The ConiferEST database was designed for simplicity, efficiency and scalability. The database design has been carried out using Unified Modelling Language (UML) . The core class is SeqRead, which describes the sequence reads obtained from processing raw sequencer trace files using Phred  or some other base caller. The trace files are characterized by Trace. Each sequence read is uniquely associated with one particular configuration of trace processing, represented as the class, Config. Config contains detailed information about how the trace files were processed (e.g., programs, program versions and relevant parameters used). All putative sequence features, including vector segments, restriction endonuclease recognition sites, adapter sequences, polyA/polyT runs and their locations (i.e., start and stop positions), fidelities (i.e., perfect or imperfect/fuzzy match patterns), and orientations (e.g., direct, palindromic or reverse-complemented matches), are characterized by the class, FeaturePutative. In contrast, the verified sequence features, such as 5' termini in the non-sense strand (i.e., authenticated 3' polyT tails), are defined in FeatureVerified. Every trace file is uniquely associated with a particular cDNA library represented as Library, which belongs to a specific species. The class, Species, has a one-to-many relationship with Library. For data integration, we also created classes for representing Gene Index  and InterProScan  annotation. As the system expands, more classes will be added to the database design.

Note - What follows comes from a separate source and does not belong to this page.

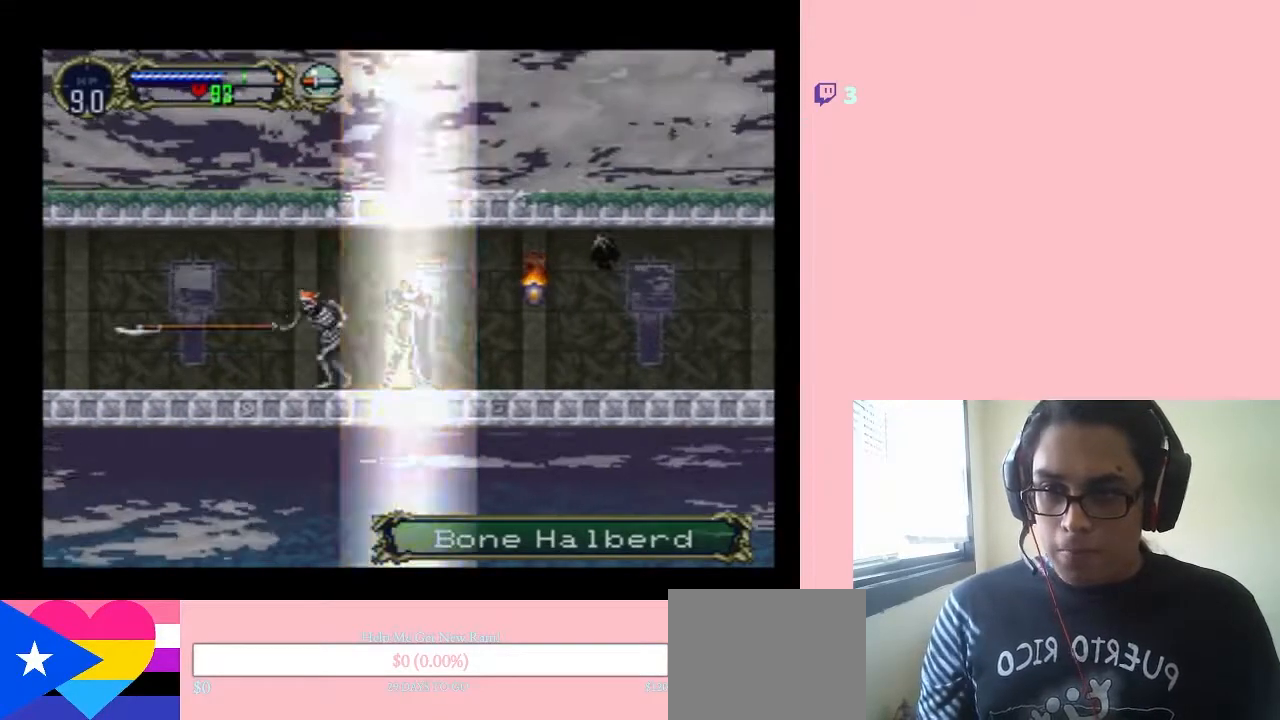
{"buttons": ["DPAD_LEFT"], "left_stick": "center", "right_stick": "center", "events": []}
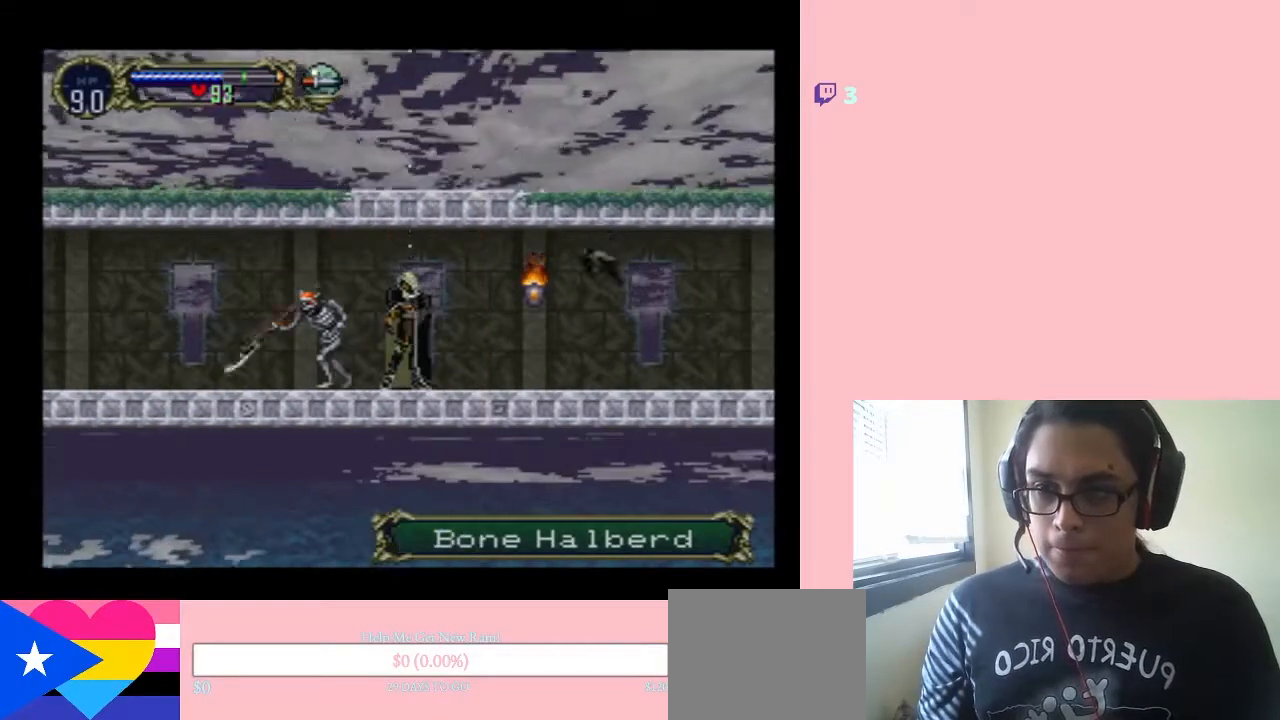
{"buttons": ["DPAD_LEFT"], "left_stick": "center", "right_stick": "center", "events": []}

Currently, ConiferEST integrates information from NCBI dbEST , Trace View , ORF Finder  and Pine UniGene , as well as the Pine Gene Index  (see Figure 2A). The integration is mainly accomplished through data localization and creation of computer programs that can dynamically access relevant websites through their APIs (Application Programming Interfaces). For instance, we have incorporated NCBI ORF Finder dynamically using a PHP program. Upon a user's request, the cleaned portion of a given sequence read is automatically sent to the NCBI ORF Finder web site for 6-frame ORF detection. The user can then explore the ORF details using the relevant graphic web interface (see Figure 2A, 2D).

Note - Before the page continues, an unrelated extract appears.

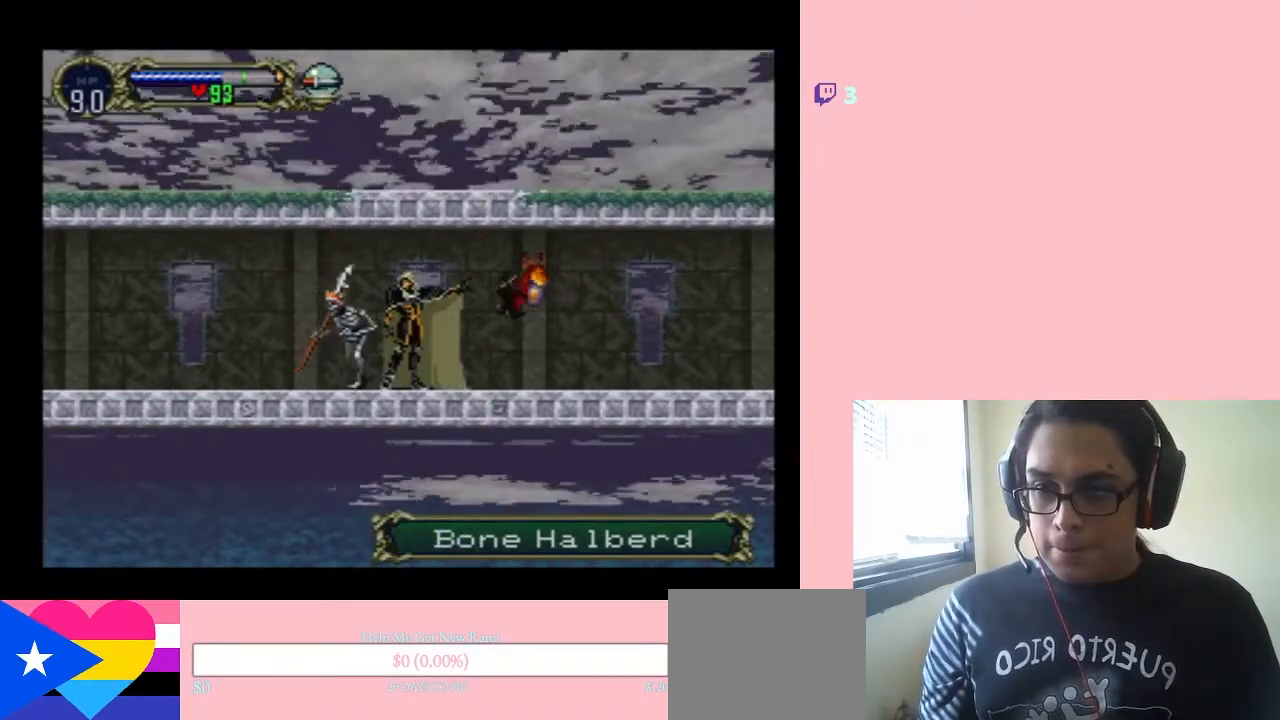
{"buttons": [], "left_stick": "center", "right_stick": "center", "events": [[417, "DPAD_LEFT", "up"]]}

In particular, we have developed a high-throughput Perl program that identifies the best ORF for each sequence read having the expected in-silico verified sequence features. The filtration criteria include: (1) for all ESTs whose ORF start position is greater than 3, the ORFs must start with a start codon, and this requirement is waived for all ESTs whose ORF start position is less than or equal to 3; (2) for all ESTs, the ORF stop position should end with a stop codon; and (3) if there are multiple ORFs in a given sequence read that pass the first two criteria, the program will automatically pick the one with the maximum length. Subsequently, each ORF is scanned by InterProScan (version 4.2) to obtain protein domain signatures [19, 25]. In order to gather more information, we included all InterPro member databases – UniProt, PROSITE, Pfam, PRINTS, ProDom, SMART, TIGRFAMS, PIRSF, SUPERFAMILY, Gene3D and PANTHER for scanning. We adopted the scanning methods of InterPro  using InterPro database release 13.1 plus PANTHER release 12.1. For 43,857 peptides identified in the current ConiferEST release, 27,104 retreived InterProScan annotation results, 19,218 retrieved InterPro entries, 17,290 retreived Pfam domains, and 14,001 retreived GO term annotations . ConiferEST is constantly integrating additional data and tools to provide a dynamic community resource for conifer genomics.
Utility and Discussion
As of March 2007, there were 42,050,137 entries deposited in the GenBank dbEST . While these data are being widely utilized for characterizing the active, protein-coding portions of various genomes, they also present a serious challenge for data quality control and validation due to the inherent deficiencies of EST sequences. On the other hand, as genomic research deepens, there is an increasing need for the capacity to reprocess EST traces in order to inspect sequence features that have previously been ignored (e.g., 3' and/or 5' termini) and detect new features that have potential biological meaning. For instance, mRNA polyA length proves to be related with its stability . Recently, polyA tails in 5'-transcript ends have been reported . Without doubt, the 3' and 5' termini in ESTs and their associated information can be critical for such EST applications as 3'- and 5'-UTR determination, annotation of genes, and identification of chimeric ESTs. Unfortunately, substantial terminus information is not available in the current public EST resources. Consequently, ConiferEST was designed to be a unique and complementary EST resource that can fill these gaps by focusing on the previously ignored features for the purposes of data quality control, validation and integration and for the possibility to explore new potential functional motifs embedded in large EST datasets.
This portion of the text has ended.